WHAT IS BEING ASKED:
Of the lines listed below, return exactly those that run from the line containing "middle mcp: (352, 589)" through the line containing "pinky tip: (187, 493)", both included.

Pixel coordinate listings:

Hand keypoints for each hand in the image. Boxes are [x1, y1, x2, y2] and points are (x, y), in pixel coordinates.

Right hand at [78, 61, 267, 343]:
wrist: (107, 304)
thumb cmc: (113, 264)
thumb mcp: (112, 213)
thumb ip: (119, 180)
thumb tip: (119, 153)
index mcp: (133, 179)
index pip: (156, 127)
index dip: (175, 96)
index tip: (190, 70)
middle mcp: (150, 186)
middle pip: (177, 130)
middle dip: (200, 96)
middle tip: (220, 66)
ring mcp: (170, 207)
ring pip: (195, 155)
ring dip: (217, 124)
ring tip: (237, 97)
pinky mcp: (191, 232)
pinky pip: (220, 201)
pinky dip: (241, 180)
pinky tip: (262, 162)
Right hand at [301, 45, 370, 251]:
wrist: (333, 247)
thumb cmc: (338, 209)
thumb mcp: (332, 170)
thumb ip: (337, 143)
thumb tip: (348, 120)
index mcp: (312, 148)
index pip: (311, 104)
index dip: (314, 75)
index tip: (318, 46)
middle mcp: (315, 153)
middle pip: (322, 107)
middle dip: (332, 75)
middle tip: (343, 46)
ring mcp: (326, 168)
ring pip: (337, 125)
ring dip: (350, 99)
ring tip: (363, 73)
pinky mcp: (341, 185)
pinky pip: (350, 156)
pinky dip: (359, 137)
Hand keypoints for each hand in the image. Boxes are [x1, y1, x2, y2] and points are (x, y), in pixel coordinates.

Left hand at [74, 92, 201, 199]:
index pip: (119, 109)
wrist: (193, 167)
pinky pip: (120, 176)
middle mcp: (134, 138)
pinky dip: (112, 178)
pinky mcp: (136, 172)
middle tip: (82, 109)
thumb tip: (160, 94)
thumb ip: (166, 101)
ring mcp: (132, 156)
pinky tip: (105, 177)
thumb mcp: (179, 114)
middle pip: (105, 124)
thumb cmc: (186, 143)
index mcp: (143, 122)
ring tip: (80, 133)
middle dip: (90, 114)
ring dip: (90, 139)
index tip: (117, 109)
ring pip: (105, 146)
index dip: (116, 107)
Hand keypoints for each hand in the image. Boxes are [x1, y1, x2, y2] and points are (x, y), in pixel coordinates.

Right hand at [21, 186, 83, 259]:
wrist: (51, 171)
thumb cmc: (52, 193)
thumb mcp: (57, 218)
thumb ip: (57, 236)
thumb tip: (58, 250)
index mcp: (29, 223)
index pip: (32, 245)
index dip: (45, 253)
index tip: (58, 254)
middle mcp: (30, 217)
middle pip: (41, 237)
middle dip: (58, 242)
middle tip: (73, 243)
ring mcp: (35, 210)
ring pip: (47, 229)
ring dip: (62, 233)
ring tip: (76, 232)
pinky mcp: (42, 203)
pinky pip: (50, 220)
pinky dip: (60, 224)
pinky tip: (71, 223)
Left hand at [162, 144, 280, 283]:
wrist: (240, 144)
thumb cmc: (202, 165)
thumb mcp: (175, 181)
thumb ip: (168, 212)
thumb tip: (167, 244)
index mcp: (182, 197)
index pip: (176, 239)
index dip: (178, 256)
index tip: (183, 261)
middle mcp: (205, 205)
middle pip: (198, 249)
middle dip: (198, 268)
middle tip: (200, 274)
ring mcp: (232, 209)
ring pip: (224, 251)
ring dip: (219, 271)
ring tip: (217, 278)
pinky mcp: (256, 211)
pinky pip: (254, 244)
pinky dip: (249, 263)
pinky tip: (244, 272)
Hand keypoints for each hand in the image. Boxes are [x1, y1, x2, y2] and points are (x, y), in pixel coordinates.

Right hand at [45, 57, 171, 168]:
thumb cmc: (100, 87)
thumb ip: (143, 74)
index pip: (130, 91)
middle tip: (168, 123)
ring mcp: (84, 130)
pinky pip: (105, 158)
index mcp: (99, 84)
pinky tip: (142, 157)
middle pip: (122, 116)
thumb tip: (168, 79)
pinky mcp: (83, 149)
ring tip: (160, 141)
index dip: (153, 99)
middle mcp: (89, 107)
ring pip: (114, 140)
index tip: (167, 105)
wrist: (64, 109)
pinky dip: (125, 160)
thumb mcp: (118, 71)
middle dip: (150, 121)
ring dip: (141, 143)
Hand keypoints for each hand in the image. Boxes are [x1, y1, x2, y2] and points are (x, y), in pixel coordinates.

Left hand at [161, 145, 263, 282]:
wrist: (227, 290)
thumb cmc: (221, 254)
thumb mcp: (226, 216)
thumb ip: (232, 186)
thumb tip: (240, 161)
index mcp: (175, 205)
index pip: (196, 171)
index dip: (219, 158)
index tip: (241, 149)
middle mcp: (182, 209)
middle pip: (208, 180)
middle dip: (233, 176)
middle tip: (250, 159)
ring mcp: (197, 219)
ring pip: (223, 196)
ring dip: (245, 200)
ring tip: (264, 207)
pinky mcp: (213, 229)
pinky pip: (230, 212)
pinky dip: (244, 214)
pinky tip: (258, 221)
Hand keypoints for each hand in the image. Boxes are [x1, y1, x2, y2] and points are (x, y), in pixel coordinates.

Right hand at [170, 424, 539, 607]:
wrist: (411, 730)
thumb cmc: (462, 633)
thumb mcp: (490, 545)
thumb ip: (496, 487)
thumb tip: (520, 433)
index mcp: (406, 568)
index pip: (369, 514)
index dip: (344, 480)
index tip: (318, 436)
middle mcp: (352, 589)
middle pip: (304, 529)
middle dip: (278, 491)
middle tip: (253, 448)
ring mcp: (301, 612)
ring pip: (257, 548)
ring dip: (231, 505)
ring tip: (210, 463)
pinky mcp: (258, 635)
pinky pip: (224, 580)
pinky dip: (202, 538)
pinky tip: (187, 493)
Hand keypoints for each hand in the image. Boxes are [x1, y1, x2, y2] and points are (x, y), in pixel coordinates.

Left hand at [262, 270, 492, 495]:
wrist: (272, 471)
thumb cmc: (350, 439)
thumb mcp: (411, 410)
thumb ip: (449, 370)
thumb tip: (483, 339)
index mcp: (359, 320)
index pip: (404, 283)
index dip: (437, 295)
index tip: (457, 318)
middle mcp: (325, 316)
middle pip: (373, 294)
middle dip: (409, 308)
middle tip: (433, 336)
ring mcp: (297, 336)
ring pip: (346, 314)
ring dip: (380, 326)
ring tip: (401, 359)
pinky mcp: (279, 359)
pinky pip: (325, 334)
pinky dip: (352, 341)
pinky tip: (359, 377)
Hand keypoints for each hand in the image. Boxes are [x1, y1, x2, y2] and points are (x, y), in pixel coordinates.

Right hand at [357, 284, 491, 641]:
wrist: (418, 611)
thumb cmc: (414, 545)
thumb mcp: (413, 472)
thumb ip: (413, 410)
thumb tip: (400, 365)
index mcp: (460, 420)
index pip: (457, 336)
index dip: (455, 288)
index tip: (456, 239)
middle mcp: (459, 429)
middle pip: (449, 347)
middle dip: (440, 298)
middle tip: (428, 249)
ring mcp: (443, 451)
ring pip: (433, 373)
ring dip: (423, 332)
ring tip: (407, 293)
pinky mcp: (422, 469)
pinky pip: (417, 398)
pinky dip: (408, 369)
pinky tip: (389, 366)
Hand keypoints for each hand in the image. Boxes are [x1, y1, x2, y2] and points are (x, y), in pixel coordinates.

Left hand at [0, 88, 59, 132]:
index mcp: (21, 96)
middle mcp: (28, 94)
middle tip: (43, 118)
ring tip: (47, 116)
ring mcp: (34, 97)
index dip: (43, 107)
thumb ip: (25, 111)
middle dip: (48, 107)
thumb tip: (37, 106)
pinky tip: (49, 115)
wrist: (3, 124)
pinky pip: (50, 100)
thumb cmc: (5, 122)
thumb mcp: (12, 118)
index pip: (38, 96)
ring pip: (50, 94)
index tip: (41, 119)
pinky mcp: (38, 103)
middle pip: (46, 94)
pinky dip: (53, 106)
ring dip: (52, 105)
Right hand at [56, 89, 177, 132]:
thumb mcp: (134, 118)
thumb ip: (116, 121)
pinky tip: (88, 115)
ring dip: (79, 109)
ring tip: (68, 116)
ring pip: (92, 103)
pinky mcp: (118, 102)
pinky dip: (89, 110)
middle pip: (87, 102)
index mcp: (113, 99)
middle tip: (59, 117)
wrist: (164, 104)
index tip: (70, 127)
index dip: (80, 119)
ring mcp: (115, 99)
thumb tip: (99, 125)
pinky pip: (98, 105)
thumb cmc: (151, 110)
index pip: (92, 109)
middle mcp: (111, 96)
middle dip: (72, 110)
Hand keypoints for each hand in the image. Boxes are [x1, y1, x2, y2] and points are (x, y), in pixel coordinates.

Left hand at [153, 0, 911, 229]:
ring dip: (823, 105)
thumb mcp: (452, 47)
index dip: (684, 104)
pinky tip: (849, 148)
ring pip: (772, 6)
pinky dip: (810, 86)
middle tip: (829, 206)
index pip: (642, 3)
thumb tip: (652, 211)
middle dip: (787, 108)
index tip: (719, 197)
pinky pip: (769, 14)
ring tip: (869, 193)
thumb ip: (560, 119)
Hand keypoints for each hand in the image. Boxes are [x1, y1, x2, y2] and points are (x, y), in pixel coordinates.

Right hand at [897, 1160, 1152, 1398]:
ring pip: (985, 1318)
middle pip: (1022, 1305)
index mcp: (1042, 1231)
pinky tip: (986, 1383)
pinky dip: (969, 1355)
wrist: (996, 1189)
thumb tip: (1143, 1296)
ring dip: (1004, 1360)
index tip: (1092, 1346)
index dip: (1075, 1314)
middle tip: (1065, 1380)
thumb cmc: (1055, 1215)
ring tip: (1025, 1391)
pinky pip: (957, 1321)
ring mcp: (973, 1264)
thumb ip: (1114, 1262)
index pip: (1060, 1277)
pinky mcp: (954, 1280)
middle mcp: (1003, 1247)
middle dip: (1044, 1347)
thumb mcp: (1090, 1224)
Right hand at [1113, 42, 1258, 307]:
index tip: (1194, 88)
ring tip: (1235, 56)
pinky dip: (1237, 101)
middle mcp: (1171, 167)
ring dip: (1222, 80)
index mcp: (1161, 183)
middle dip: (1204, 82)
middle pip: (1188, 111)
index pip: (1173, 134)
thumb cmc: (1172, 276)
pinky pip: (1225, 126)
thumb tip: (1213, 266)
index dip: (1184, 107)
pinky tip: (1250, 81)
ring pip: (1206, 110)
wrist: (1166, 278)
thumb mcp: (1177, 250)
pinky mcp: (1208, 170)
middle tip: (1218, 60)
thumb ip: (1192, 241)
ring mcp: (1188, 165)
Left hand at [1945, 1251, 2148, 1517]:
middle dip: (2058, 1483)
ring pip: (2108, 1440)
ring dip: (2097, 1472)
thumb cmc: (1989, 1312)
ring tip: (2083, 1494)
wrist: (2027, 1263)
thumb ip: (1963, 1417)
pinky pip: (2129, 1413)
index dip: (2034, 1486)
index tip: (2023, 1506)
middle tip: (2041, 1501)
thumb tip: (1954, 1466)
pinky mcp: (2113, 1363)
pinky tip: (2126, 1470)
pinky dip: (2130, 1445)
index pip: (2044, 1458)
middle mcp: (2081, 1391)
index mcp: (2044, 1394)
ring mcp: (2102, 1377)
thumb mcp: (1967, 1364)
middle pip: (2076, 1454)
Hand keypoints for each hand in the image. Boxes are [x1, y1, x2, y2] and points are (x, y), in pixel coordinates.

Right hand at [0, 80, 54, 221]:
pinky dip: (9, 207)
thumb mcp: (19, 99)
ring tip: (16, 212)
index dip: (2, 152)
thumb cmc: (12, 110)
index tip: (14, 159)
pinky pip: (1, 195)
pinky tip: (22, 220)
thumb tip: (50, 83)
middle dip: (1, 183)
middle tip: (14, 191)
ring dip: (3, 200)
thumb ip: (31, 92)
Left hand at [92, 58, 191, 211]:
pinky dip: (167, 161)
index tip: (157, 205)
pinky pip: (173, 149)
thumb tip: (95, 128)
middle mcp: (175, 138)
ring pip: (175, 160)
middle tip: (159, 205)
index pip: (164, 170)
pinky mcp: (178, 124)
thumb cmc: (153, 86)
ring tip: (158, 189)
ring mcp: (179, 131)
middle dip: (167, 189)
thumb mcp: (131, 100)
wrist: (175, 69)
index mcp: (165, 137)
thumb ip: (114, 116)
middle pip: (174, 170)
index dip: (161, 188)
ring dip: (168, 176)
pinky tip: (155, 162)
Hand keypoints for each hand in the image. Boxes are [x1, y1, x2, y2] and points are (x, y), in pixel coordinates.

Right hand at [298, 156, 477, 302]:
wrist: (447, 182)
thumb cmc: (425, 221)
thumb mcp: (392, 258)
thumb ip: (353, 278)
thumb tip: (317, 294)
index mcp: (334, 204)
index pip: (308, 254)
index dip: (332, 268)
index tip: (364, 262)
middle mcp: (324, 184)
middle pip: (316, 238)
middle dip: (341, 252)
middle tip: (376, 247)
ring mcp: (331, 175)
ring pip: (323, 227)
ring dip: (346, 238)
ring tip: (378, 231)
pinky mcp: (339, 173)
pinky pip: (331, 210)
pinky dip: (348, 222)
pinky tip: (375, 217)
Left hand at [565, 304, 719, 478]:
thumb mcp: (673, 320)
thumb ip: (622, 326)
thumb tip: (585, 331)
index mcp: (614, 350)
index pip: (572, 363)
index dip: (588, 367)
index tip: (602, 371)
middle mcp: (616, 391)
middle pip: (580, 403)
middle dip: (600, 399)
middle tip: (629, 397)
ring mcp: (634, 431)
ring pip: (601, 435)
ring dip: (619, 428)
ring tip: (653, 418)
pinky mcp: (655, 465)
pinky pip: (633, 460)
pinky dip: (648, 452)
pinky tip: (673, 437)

TASK OUTPUT:
middle mcp: (352, 589)
middle pip: (304, 529)
middle dip: (278, 491)
middle tip: (253, 448)
ring mcp: (301, 612)
ring pip: (257, 548)
ring dip: (231, 505)
ring tip: (210, 463)
pinky mcp: (258, 635)
pinky pip: (224, 580)
pinky dip: (202, 538)
pinky tip: (187, 493)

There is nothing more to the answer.